Alex Crain, a freshman at Palmetto Ridge High School, has no prior criminal record, so if he’s charged as a juvenile, the maximum he could be held in a juvenile center would be until he turns 21. Under the state’s 10-20-Life Law involving crimes with a gun, Crain would face life on the two second-degree murder charges if he’s prosecuted as an adult.

Crain was arrested Thursday morning by Collier County Sheriff’s deputies after a 911 call from the home on 47th Avenue Northeast . The call, which lasted 16 minutes and 40 seconds, came in at 8:30 a.m. Deputies haven’t said whether the boy made the call, but the report shows no one else was in the home when Crain walked down the driveway, holding his hands up, toward sheriff’s detectives Andrew Henchesmoore and Sgt. Devid Jolicouer.

As Detective Matt Willard pointed his gun at the boy, Henchesmoore searched him and handcuffed him before placing him in a patrol car. Crain told him only his parents were in the home, the report said, and the gun, a rifle, was in a bathroom.

Family members declined comment as they left the courtroom with private investigator John Hisler, who has been retained by Hollander. The defense attorney acted as a court-appointed lawyer today, until the family decides whether to retain him privately.

“He’s in shock,” Hollander said of the teen, declining to say whether he’d been on any medications. “The picture in the paper pretty much summed it up.”

Hollander said family members are standing by the boy.

“If he was to be released, obviously, they would want him to come home,” he said. “The family members are the victims here.”

Hollander wouldn’t speak about details, saying he was just called Thursday by a Tampa attorney, who asked him to handle the arraignment this morning.

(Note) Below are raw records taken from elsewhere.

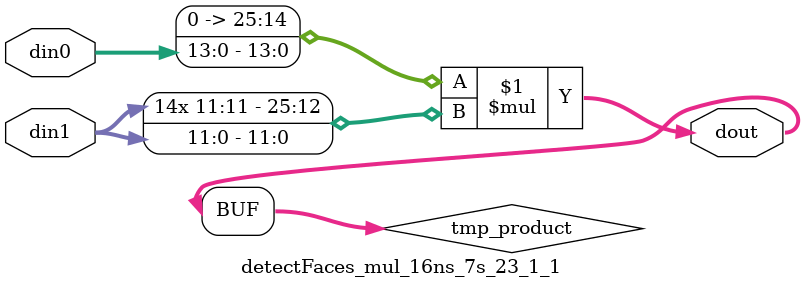
<source format=v>

`timescale 1 ns / 1 ps

  module detectFaces_mul_16ns_7s_23_1_1(din0, din1, dout);
parameter ID = 1;
parameter NUM_STAGE = 0;
parameter din0_WIDTH = 14;
parameter din1_WIDTH = 12;
parameter dout_WIDTH = 26;

input [din0_WIDTH - 1 : 0] din0; 
input [din1_WIDTH - 1 : 0] din1; 
output [dout_WIDTH - 1 : 0] dout;

wire signed [dout_WIDTH - 1 : 0] tmp_product;











assign tmp_product = $signed({1'b0, din0}) * $signed(din1);










assign dout = tmp_product;







endmodule

</source>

If he and Hisler are hired, he said, they would work toward building a case to have him tried as a juvenile. Hollander cited the 10-20-Life Law, which has mandatory sentences involving crimes with guns, adding: “That’s one of the reasons I have to try to get him not charged as an adult.”

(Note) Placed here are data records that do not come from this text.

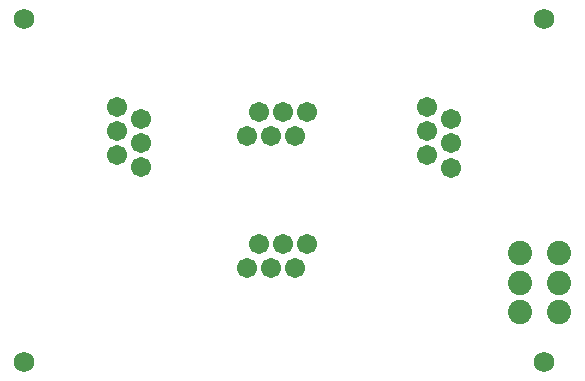
<source format=gbs>
%FSAX44Y44*%
%MOMM*%
G71*
G01*
G75*
G04 Layer_Color=16711935*
%ADD10R,1.1000X1.7000*%
%ADD11R,1.7000X1.1000*%
%ADD12C,0.5080*%
%ADD13C,1.5000*%
%ADD14C,1.0000*%
%ADD15C,1.8500*%
%ADD16C,1.5000*%
%ADD17C,1.5240*%
%ADD18C,3.4500*%
%ADD19C,1.2700*%
%ADD20C,0.2500*%
%ADD21C,0.2000*%
%ADD22C,0.2540*%
%ADD23R,1.3032X1.9032*%
%ADD24R,1.9032X1.3032*%
%ADD25C,2.0532*%
%ADD26C,1.7032*%
%ADD27C,1.7272*%
D25*
X00582920Y00422040D02*
D03*
Y00447040D02*
D03*
Y00472040D02*
D03*
X00549920Y00422040D02*
D03*
Y00447040D02*
D03*
Y00472040D02*
D03*
D26*
X00491470Y00585200D02*
D03*
Y00564800D02*
D03*
Y00544400D02*
D03*
X00471170Y00595400D02*
D03*
Y00575000D02*
D03*
Y00554600D02*
D03*
X00328970Y00591800D02*
D03*
X00349370D02*
D03*
X00369770D02*
D03*
X00318770Y00571500D02*
D03*
X00339170D02*
D03*
X00359570D02*
D03*
X00208300Y00554800D02*
D03*
Y00575200D02*
D03*
Y00595600D02*
D03*
X00228600Y00544600D02*
D03*
Y00565000D02*
D03*
Y00585400D02*
D03*
X00328770Y00480060D02*
D03*
X00349170D02*
D03*
X00369570D02*
D03*
X00318570Y00459760D02*
D03*
X00338970D02*
D03*
X00359370D02*
D03*
D27*
X00570000Y00380000D02*
D03*
X00130000D02*
D03*
Y00670000D02*
D03*
X00570000D02*
D03*
M02*

</source>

Second-degree murder, which involves a killing that wasn’t premeditated, is a first-degree felony punishable by a prison term of 40 years to life. The charge involves a killing committed during another crime. Deputies have not said what that crime was.

The 10-20-Life Law sets guidelines for the minimum a convict must serve before he or she can be released. In Crain’s case, if he is convicted as an adult, he would be required to serve a minimum mandatory of 25 years or up to life in prison.

Noting Crain’s young age and that most teens charged as adults in murders are often 16 or 17 at the youngest, he said he hoped the State Attorney’s Office would prosecute him as a juvenile.

“He’s had no prior run-ins with the law and under the statute, charging him as an adult is discretionary, rather than mandatory,” Hollander added.

Ward, the boy’s grandmother and a licensed practical nurse, is a former business partner of Kelly Crain. The women operated NankelCompumed from 1999 to 2004. The Crains operated Crain Screening and Aluminum Inc., a company they started in 2002, out of their home.

There was no new information about how the killings occurred, the type of rifle used or if the couple was sleeping at the time.

“We’ve been working closely with the Collier County Sheriff’s Office since this incident happened and we have not received the case yet for review,” said Samantha Syoen, spokeswoman for the State Attorney’s Office. “Once the Collier County Sheriff’s Office completes their investigation, we will review the case for possible charges.”

The boy is being held the maximum number of days in secure juvenile detention on charges filed by the arresting agency. Formal charges still must be filed by the State Attorney’s Office for any prosecution to move forward.